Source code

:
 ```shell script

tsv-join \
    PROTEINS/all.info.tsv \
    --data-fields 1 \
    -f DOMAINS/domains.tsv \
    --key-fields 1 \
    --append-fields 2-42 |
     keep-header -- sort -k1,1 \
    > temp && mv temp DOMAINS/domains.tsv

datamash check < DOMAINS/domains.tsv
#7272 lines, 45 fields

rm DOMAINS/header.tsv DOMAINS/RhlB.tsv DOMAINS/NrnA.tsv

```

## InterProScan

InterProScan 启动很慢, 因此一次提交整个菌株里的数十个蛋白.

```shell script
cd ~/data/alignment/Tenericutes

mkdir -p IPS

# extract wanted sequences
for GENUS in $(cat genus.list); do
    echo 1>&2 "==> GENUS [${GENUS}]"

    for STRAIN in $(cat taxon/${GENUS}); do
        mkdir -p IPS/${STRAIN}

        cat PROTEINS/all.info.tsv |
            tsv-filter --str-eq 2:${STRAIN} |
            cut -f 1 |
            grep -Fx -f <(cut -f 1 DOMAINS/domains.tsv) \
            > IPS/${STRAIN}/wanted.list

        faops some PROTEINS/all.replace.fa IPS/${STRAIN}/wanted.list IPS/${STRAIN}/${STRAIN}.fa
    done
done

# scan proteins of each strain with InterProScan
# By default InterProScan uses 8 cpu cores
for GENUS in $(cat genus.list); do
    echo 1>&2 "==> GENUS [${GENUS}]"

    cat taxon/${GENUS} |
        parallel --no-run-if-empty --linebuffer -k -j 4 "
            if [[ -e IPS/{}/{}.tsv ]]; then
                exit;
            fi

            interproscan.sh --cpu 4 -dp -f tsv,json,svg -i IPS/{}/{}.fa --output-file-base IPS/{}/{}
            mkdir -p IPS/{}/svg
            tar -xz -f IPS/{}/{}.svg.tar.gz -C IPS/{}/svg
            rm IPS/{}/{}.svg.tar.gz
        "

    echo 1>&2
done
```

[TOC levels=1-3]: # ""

========

**Work to complete**
Check each line of the material for the string "list" and say how many lines have it. Give the number only.

**Exercise result**
4